Stored data entries
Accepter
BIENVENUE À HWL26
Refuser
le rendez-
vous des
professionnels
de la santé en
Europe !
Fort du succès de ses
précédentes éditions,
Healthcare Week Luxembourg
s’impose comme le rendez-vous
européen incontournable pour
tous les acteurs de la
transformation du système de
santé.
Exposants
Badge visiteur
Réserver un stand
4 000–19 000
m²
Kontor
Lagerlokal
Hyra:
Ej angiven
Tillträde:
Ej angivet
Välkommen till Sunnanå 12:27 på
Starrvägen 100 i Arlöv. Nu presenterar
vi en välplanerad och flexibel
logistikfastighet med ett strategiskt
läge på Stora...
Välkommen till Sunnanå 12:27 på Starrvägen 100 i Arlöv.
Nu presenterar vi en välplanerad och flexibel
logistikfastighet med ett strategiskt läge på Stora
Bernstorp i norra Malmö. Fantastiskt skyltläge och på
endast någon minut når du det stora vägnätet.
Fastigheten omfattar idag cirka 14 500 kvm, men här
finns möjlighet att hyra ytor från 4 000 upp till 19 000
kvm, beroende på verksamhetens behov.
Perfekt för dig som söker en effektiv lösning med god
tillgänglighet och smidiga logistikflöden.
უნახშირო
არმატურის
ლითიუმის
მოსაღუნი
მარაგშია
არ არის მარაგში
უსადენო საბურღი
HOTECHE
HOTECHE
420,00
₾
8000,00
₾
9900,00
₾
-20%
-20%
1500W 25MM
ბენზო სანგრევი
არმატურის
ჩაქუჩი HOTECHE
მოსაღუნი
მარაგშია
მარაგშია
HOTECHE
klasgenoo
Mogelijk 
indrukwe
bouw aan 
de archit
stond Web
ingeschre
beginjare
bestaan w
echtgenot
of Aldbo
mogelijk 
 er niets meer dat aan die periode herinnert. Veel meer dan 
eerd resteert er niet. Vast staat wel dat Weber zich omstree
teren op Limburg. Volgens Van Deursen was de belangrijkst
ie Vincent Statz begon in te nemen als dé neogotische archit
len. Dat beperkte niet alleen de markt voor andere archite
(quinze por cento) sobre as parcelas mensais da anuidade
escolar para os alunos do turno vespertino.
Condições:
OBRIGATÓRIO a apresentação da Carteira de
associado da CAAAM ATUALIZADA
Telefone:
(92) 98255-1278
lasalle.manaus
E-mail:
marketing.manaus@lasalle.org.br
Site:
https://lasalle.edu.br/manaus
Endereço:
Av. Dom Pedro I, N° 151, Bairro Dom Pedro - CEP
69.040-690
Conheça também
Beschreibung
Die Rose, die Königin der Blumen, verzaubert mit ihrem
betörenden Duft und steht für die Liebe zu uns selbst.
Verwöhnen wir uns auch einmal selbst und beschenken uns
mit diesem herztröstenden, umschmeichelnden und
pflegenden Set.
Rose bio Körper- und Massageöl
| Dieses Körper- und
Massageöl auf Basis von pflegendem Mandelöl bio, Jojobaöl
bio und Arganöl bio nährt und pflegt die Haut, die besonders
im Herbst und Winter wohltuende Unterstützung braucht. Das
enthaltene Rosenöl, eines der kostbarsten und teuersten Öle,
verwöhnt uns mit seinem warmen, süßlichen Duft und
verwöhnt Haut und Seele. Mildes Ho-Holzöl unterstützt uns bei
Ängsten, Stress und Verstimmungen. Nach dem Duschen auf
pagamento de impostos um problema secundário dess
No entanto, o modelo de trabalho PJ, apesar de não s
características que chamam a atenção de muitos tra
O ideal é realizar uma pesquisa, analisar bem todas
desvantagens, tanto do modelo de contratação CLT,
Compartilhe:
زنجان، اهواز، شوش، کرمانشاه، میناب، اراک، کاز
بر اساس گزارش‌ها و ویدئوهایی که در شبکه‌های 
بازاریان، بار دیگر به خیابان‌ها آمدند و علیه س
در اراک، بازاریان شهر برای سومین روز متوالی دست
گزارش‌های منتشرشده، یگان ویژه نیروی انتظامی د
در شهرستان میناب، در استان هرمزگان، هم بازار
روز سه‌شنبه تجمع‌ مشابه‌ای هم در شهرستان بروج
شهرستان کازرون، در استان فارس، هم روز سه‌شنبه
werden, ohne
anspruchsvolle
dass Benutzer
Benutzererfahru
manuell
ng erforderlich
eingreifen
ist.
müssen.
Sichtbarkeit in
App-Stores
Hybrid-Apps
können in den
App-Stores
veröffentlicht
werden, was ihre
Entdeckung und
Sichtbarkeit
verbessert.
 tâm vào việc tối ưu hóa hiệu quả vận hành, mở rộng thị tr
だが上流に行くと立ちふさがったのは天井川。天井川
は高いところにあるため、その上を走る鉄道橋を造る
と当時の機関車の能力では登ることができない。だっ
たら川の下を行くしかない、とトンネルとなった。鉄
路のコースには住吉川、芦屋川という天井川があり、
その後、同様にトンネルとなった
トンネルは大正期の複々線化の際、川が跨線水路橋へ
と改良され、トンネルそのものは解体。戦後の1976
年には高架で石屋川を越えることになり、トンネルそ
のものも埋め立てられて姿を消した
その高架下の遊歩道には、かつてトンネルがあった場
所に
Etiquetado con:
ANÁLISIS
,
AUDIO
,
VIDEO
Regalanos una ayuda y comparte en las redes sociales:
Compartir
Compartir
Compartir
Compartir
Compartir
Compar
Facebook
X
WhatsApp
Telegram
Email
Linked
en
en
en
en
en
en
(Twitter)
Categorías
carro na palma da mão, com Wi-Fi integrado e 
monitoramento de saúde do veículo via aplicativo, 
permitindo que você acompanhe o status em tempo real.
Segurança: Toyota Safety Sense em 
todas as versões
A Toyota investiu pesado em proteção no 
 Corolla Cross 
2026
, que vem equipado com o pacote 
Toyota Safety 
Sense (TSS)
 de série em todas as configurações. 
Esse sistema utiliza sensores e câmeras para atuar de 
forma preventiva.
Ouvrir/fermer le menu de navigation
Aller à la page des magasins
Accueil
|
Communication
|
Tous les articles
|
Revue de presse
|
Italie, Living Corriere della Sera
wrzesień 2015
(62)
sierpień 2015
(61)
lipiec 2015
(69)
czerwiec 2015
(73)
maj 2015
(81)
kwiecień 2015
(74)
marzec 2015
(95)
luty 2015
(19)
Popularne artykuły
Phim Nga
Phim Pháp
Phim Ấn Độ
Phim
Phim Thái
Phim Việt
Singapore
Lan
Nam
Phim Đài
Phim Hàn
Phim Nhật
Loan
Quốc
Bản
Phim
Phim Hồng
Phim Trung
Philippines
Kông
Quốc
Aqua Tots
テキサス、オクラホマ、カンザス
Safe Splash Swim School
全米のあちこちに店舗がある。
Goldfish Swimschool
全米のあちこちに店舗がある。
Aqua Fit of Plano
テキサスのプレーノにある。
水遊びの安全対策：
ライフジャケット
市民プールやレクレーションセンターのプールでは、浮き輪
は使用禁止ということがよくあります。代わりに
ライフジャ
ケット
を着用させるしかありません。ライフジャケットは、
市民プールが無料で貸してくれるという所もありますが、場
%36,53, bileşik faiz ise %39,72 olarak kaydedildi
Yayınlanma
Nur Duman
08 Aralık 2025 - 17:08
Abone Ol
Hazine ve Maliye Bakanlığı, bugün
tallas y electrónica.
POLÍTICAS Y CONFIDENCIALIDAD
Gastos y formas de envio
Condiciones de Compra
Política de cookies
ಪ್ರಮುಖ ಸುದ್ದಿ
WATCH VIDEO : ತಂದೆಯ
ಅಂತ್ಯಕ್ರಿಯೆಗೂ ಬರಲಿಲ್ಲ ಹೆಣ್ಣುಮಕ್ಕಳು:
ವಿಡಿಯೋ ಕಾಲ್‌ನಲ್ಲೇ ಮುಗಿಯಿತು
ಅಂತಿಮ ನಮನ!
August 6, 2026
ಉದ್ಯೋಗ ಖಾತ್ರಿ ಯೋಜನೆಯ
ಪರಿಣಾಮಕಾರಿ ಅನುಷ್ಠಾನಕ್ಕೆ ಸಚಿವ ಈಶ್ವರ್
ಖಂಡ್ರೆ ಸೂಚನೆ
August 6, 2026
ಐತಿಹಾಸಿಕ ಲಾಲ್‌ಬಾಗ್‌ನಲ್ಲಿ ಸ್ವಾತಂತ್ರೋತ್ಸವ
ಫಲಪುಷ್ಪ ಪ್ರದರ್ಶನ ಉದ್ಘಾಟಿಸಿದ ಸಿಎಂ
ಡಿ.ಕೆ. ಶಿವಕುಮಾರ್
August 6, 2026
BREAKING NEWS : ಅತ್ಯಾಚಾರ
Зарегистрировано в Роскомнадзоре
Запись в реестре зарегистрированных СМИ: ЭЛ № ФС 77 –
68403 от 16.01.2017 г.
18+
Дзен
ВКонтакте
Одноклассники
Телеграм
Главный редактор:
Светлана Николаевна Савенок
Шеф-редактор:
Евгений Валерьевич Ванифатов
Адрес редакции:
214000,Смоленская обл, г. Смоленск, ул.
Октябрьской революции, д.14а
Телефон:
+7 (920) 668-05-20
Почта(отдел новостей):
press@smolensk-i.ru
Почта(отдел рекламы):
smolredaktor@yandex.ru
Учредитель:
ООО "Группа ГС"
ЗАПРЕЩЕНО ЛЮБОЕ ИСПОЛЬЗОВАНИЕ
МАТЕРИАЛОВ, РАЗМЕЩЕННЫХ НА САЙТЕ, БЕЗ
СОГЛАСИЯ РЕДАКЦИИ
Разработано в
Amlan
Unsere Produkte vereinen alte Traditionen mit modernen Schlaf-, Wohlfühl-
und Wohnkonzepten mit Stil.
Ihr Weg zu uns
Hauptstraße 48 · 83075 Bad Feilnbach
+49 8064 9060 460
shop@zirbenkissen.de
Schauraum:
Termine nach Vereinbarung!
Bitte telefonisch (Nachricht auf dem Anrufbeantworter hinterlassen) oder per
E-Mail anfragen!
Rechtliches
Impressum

■ **What to do**: If a line falls between the first line of the records and the line containing "tous les acteurs de la", inclusive, repeat it exactly; leave out all others.

■ **Exercise output**:
Accepter
BIENVENUE À HWL26
Refuser
le rendez-
vous des
professionnels
de la santé en
Europe !
Fort du succès de ses
précédentes éditions,
Healthcare Week Luxembourg
s’impose comme le rendez-vous
européen incontournable pour
tous les acteurs de la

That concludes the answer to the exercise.